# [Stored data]
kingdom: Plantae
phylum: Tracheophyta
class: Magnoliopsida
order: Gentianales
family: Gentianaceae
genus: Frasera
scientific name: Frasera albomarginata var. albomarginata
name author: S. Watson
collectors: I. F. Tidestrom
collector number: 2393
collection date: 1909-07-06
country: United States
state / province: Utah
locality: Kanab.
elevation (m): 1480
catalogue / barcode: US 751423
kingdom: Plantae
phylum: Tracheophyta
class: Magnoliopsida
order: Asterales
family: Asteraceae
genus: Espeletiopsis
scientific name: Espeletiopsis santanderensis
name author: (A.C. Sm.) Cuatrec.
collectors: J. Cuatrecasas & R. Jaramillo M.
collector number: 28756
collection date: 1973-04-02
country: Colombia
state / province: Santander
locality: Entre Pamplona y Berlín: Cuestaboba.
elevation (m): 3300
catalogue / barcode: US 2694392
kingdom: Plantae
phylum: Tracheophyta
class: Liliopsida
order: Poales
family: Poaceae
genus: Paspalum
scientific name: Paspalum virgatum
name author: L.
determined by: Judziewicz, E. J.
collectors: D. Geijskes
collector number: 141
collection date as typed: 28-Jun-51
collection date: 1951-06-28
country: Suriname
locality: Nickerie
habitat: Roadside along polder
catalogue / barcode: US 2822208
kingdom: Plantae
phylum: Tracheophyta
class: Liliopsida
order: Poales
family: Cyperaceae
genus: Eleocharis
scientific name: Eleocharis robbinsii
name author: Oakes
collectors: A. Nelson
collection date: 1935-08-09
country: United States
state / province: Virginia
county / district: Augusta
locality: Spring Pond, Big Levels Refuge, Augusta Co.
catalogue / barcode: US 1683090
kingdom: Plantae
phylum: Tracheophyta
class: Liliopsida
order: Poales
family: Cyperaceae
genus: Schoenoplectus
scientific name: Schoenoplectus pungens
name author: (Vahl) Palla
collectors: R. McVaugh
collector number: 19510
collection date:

# [Brief]
Pull out each line of the data above that contains the string "family", treating uppercase and lowercase as different.

# [Reply]
family: Gentianaceae
family: Asteraceae
family: Poaceae
family: Cyperaceae
family: Cyperaceae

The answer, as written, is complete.